Le dernier stade de la soif
Frederick EXLEY (Monsieur Toussaint Louverture)
De sa ville natale de Watertown à la Californie ou encore New York et Chicago, Frederick Exley tente de trouver sa place parmi ses
semblables, entre deux séjours en hôpital psychiatrique - où il supporte
vaillamment plusieurs traitements de choc -, divers petits boulots et même
un emploi de professeur de lettres, d'interminables semaines passées à parasiter l'appartement d'un ami avocat complaisant.
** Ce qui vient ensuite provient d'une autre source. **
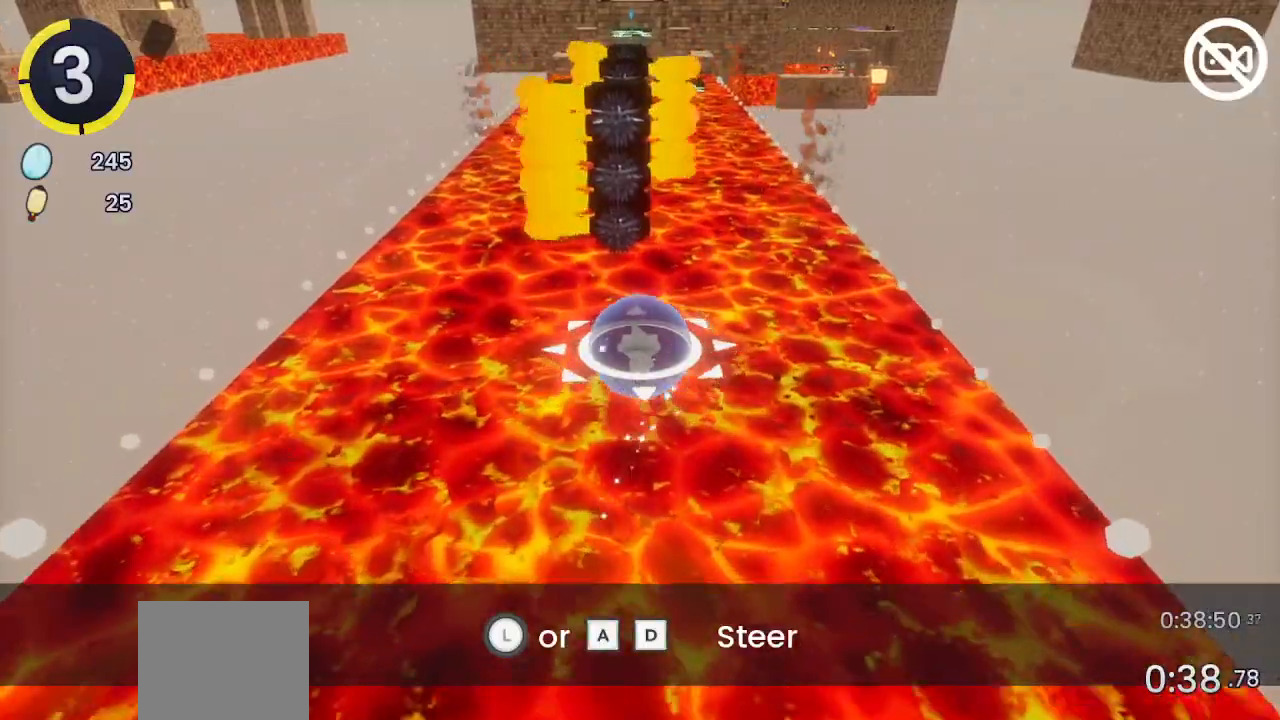
{"buttons": [], "left_stick": "center", "right_stick": "center", "events": []}
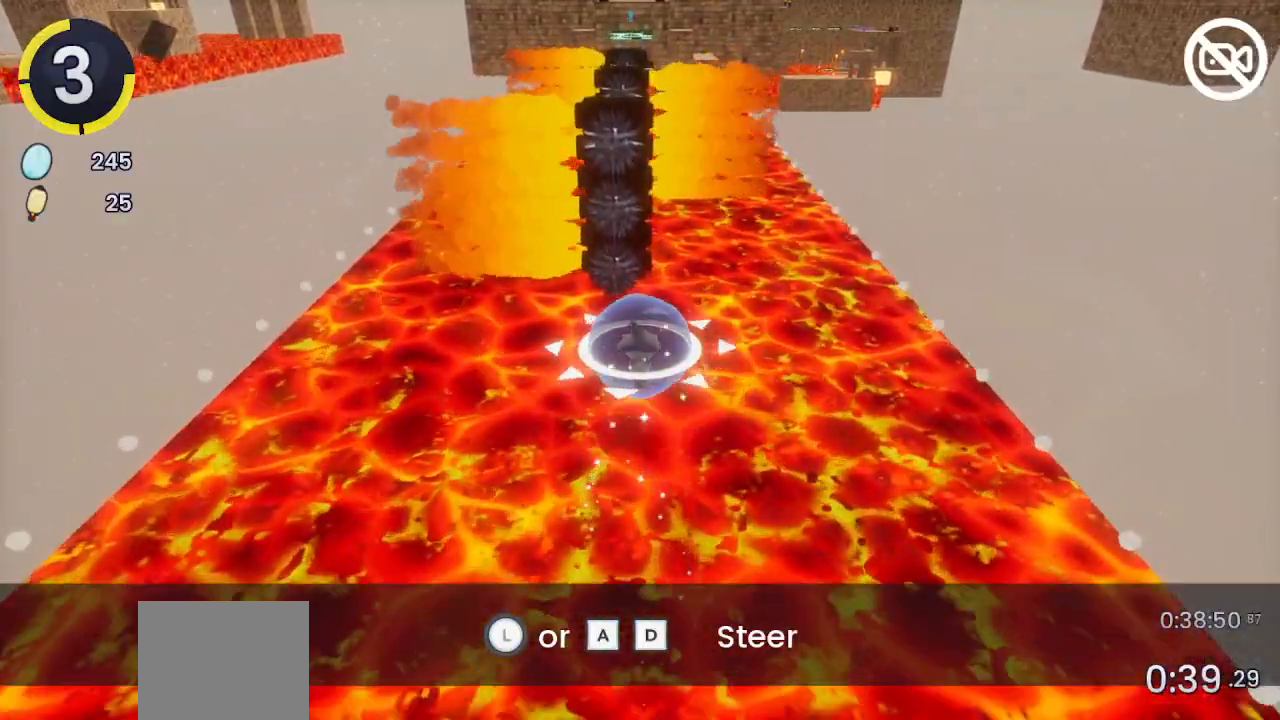
{"buttons": [], "left_stick": "right", "right_stick": "center", "events": [[267, "left_stick", "right"]]}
Des journées rythmées par
les matches de football américain, les beuveries, les bagarres et les
rencontres improbables. L'échec est omniprésent, qu'il soit professionnel ou sexuel.
L' écriture de ces mémoires fictives est puissante et précise, qui s'autorise humour grinçant et auto-dérision permanente.
Très vite devenu une sorte de mythe littéraire lors de sa première parution aux États-Unis en 1968, Le Dernier stade de la soif fait partie de ces romans inclassables, bien loin des codes et des catégories en tout genre. Libre et sans aucune complaisance vis-à-vis de lui-même, cet esprit complexe et torturé emporte le lecteur dans les méandres de son intelligence hors normes sans jamais le perdre en route.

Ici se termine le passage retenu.